Pressure that can melt diamond; an electromagnetic pulse that can kill, and enough current to light 100 million light bulbs. Such are the extremes within the Z machine at Sandia National Laboratories in Albuquerque, New Mexico. In this image, artificial lightning spread like a wave through Z's 33-metre-wide interior.
Designed to research nuclear fusion, Z can also help explore the behaviour of materials at ultra-high pressures and temperatures, and act as a source of intense X-rays. These abilities spring from the machine's massive pulses of current.
First the current is fired at hundreds of tiny tungsten wires, vaporising them to form a cloud of charged particles, or plasma.
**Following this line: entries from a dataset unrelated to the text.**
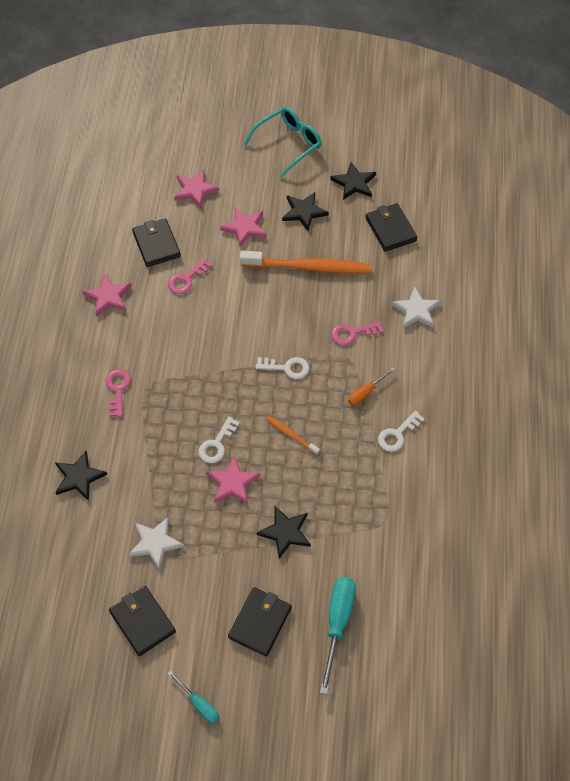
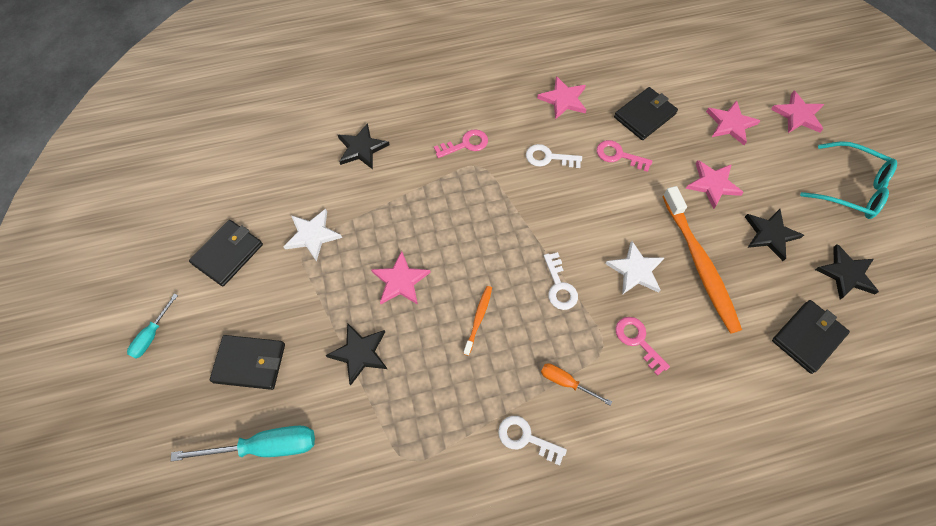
camera: 70 degrees right, 5 degrees up
white key [198,416,240,463] -> white key moved to [526,144,582,168]
white star [391,287,441,328] -> white star moved to [605,241,664,295]
none -> pink star [771,91,824,133]

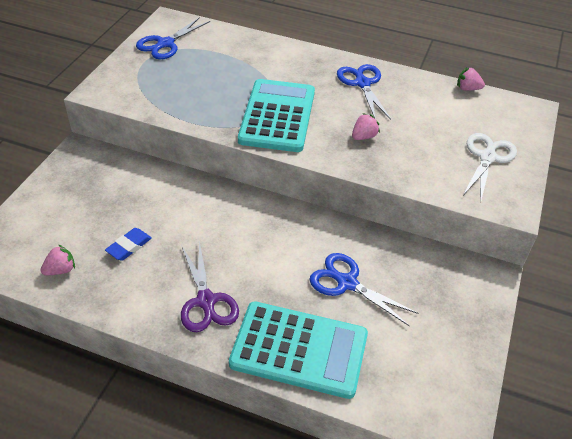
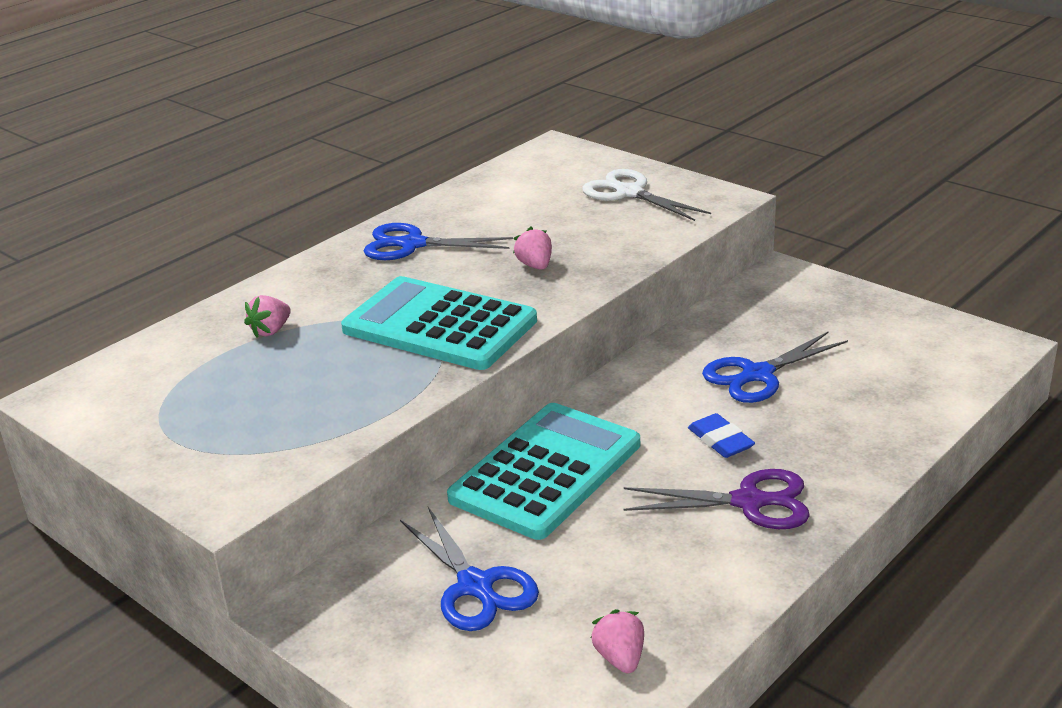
camera: 65 degrees left, 15 degrees down
blue eraser [105,228,152,261] -> blue eraser moved to [688,413,755,458]
blue scissors [136,17,210,59] -> blue scissors moved to [400,507,539,631]
turquoise calculator [229,301,368,399] -> turquoise calculator moved to [447,403,640,540]
pink strawberry [457,67,485,91] -> pink strawberry moved to [244,295,291,338]

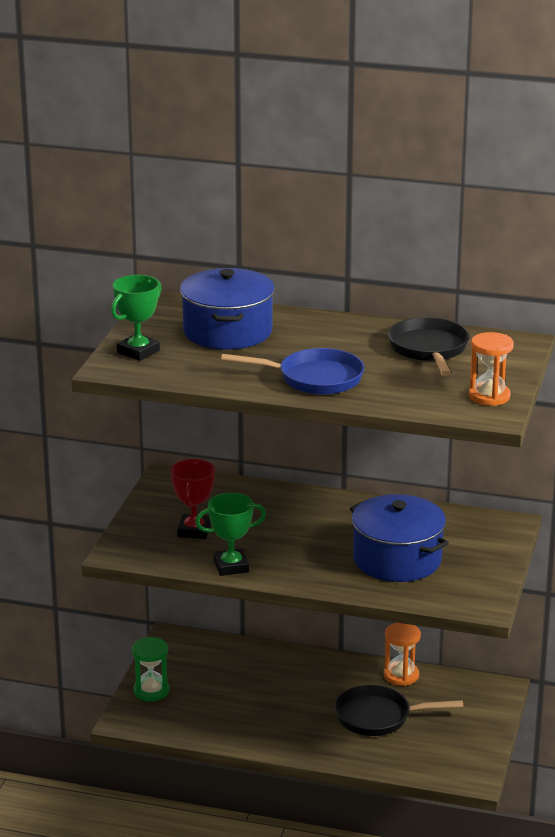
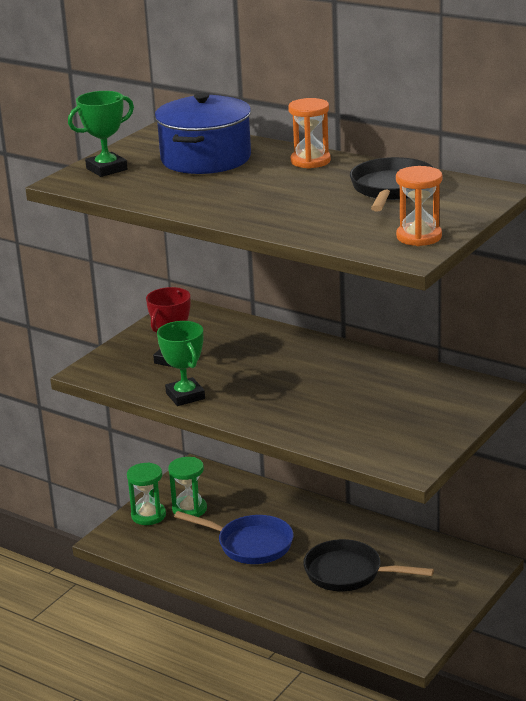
camera: 20 degrees right, 0 degrees up
green trophy [195,493,266,576] -> green trophy turned 60 degrees clockwise [157,321,205,406]
blue pan [221,348,365,395] -> blue pan moved to [174,511,294,564]
blue pot [350,494,449,582] -> none
orange hourglass [384,623,421,686] -> orange hourglass moved to [288,98,331,169]
none -> green hourglass [168,457,207,517]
The plasma produces a magnetic field that forces the particles to line up at the centre of the machine, so that they point out of the horizontal plane of its surface, along the vertical or z-axis -- hence the machine's name. This arrangement causes the particles to collide, producing exceptionally powerful X-rays.
Z's magnetic field can also be harnessed to accelerate metal plates and squish materials. In fact, Sandia researcher Marcus Knudson was able to apply over 5 million times atmospheric pressure to squeeze diamond, turning the precious stone into a puddle.
The magnetic field is invisible, of course. Shown here is lightning that sparks out of metal protrusions inside Z when the current is switched on. Blink and you'll miss it: this image was taken within a split second of the machine's firing.
If you are thinking about visiting Sandia to see the light show in person, you are out of luck. The top of the machine is now almost completely covered with instruments.
In any case, Z is dangerous. "There is a huge electromagnetic pulse produced that would likely kill anyone that was trying to observe a firing of the accelerator," says Knudson. "So I have only seen this in pictures."